Tottenham Hotspur chairman Daniel Levy has announced, via a club statement, that all 550 non-playing directors and employees will receive a 20% salary cut for April and May in order to reduce the clubs cost amid the COVID-19 crisis.
The football club joins the likes of Barcelona, Bayern Munich and Juventus in attempting to reduce the financial impact the coronavirus has had on the football landscape. Tottenham will be hoping to use the Government’s new furlough scheme to support its staff members affected by the club’s statement.
Levy explained: “The club’s operations have effectively ceased, some of our fans will have lost their jobs and most will be worried about their future. Our sponsors will be concerned about their businesses and our media partners have no certainty when we may play games again or whether we will be allowed to play in front of our fans. In the meantime, the club has an annual cost base running into hundreds of millions of pounds.
“We may be the eighth largest club in the world by revenue according to the Deloitte survey but all that historical data is totally irrelevant as this virus has no boundaries.
“We ourselves made the difficult decision – in order to protect jobs – to reduce the remuneration of all 550 non-playing directors and employees for April and May by 20%.”
With COVID-19 causing the suspension and cancellation of various competitions, sporting organisations have resulted in drastic cost cutting measures as there is still no guaranteed date as to when or if any league’s will resume.
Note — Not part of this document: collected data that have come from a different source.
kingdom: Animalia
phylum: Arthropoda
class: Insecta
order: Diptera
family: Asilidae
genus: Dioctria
The Football Federation Australia (FFA), which runs all of the country’s national football teams, recently ‘stood down’ 70% of its staff after the virus left the country’s footballing sector financially insecure. Moreover, the Football Association (FA) has cancelled various non-league football competitions resulting in clubs taking a substantial financial hit, especially those tipped for promotion.
The Premier League is expected to continue it’s 2019/20 season, in some shape or form, with Levy hoping that this will result in players and coaches also ‘doing their bit for the football ecosystem’ as the world bands together to combat this current climate. With Levy starting that if everybody works together, then the club will remain financially healthy in the future.
The chairman added: “I have no doubt we will get through this crisis but life will take some time to get back to normal. I hope we will never take for granted so many basic things such as getting off the train at Seven Sisters, walking along Tottenham High Road, entering our stadium with our family and friends, and buying a beer and pie ahead of watching Spurs play at home.
“Many families will have lost loved ones, many businesses will have been destroyed, millions of jobs lost and many clubs whether big or small may struggle to exist. It is incumbent on me as chairman to ensure we do everything we can to protect our employees, our fans, our partners, our Club for future generations – and equally important – our wider community where we have such an immense sense of responsibility.”